О, мы так удивились, когда он пошел в рабочие, так удивились, так удивились!...
Какого только опасного преднамеренного безумства не простишь своему любимому учителю по причине особенного к нему расположения, а когда Лука дошел до своей черной машины и уже открывал дверь, намереваясь садиться, грянул еще один ружейный выстрел, от которого едва не разлетелось вдребезги заднее стекло и немного даже поцарапало щеку задремавшего шофера, и Лука тогда решил все же оставить эту выходку без законных последствий и велел только уезжать поскорее.
– Уважаемый Лука!
– читал молодой человек письмо покойного Декана, иногда рассеянно отвечая что-то на жалобы шофера, который потирал рукой поцарапанную щеку и разглядывал ее в зеркале перед собой.
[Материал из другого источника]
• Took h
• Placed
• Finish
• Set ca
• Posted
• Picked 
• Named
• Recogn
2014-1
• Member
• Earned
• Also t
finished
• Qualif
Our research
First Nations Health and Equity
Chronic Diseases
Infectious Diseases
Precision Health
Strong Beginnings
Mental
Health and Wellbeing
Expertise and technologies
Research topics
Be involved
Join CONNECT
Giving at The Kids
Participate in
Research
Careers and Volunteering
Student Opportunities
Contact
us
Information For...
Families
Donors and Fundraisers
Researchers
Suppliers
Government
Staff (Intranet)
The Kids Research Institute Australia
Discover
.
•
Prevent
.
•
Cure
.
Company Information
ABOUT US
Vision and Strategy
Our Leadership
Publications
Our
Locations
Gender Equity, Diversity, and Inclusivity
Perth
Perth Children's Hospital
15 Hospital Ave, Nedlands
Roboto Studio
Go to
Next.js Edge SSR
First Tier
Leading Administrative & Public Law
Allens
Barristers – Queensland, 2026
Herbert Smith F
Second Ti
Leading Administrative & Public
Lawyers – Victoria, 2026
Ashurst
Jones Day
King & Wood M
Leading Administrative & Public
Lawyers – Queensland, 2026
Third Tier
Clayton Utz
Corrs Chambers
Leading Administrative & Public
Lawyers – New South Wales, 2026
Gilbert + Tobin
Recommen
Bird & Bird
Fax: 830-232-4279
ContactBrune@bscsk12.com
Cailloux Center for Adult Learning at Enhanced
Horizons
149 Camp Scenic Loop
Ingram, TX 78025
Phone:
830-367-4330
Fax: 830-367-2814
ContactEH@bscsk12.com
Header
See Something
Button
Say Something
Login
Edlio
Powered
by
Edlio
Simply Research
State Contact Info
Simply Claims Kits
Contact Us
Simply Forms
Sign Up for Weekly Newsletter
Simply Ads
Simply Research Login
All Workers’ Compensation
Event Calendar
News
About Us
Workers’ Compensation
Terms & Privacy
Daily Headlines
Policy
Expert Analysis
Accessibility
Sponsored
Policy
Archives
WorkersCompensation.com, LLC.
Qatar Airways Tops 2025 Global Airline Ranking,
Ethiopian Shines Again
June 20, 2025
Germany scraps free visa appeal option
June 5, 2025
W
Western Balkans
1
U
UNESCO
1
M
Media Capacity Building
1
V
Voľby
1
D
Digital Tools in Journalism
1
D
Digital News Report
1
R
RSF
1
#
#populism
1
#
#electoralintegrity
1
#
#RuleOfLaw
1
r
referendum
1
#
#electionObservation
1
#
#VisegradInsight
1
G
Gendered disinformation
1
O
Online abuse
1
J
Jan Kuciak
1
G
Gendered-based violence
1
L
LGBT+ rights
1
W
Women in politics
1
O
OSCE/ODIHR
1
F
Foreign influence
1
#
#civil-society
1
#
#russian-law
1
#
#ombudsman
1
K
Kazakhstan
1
– Насколько же все-таки нужно ненавидеть народ, чтобы быть для него хорошим наставником. Я сам не всегда усердно исполнял в жизни это предписание, и оттого-то меня теперь иногда поругивают (хотя и не все). Хороша, разумеется, ненависть. Ее-то более всего превосходно оценивают все, имеющие в целях своих милосердие и благоговение.
Нам с вами - руководителям высокого ранга - приходится иметь дело обыкновенно не с устоявшимися суждениями, нам самим приходится их устанавливать; отсюда-то и все кажущиеся противоречия, несовершенства и проблемы. Все противоречия это всегда есть всего лишь трудности роста, совершенная мелочь. Если это только рассматривать широко. Может быть даже исторически. Хотя и даже самая лучшая история - это тоже всего лишь хороший способ искажения действительности. Она еще представляет всегда из себя слишком безотчетную и непредсказуемую совокупность - летопись низкого героизма, чтобы когда-нибудь возможно было бы решиться созидать ее не вслепую. Руководитель славен отсутствием всякого представления о праведном пути, в своеволии избираемом подопечным и вздорным его народом.
Всякие виденные в моей жизни раскрытые ворота всегда рождали в душе моей неизбывный вопрос: чему приглашение они? Какому безумию, какой ничтожности и какой скорби? Которые все есть терпкие украшения, бижутерия и излишества бытия?
Люди весьма легковесно и безответственно судят о времени, так, например, за десять лет и безутешная вдова утешится, и осиротевшие дети забудут в своих новых молодых заботах, и скорбная мать изредка привычно вздохнет, как будто старую, безрадостную дань принесет... Дела большие, конечно, запишутся и будут вспоминаться, и накрепко свяжутся с именем, но материальное, осязаемое, конкретное влияние их на умы и жизни сотрется, потускнеет, забудется. Новый день - последовательный разрушитель славы; вспоминайте иногда об этом, Лука, и потому не радуйтесь каждому рассвету.
Я, впрочем, полагаю, вы-то давно уже разобрались в содержании моей благой вести.
Однажды случился огромный пожар, и у нас сгорела половина Академии. Смотрю: некоторые уже пригорюнились, повесили носы, уже не смотрят друг другу в лицо, а я тогда говорю им: "Подумайте, ведь слава всей Академии достанется половине ее, и значит теперь на каждого придется гораздо больше славы. Больше трудов, но ведь и больше славы. А потому стоит ли скорбеть, стоит ли расстраиваться и убиваться? Не лучше ли подумать о вечном? Не лучше ли помыслить о славе, о почестях и о трудах?!"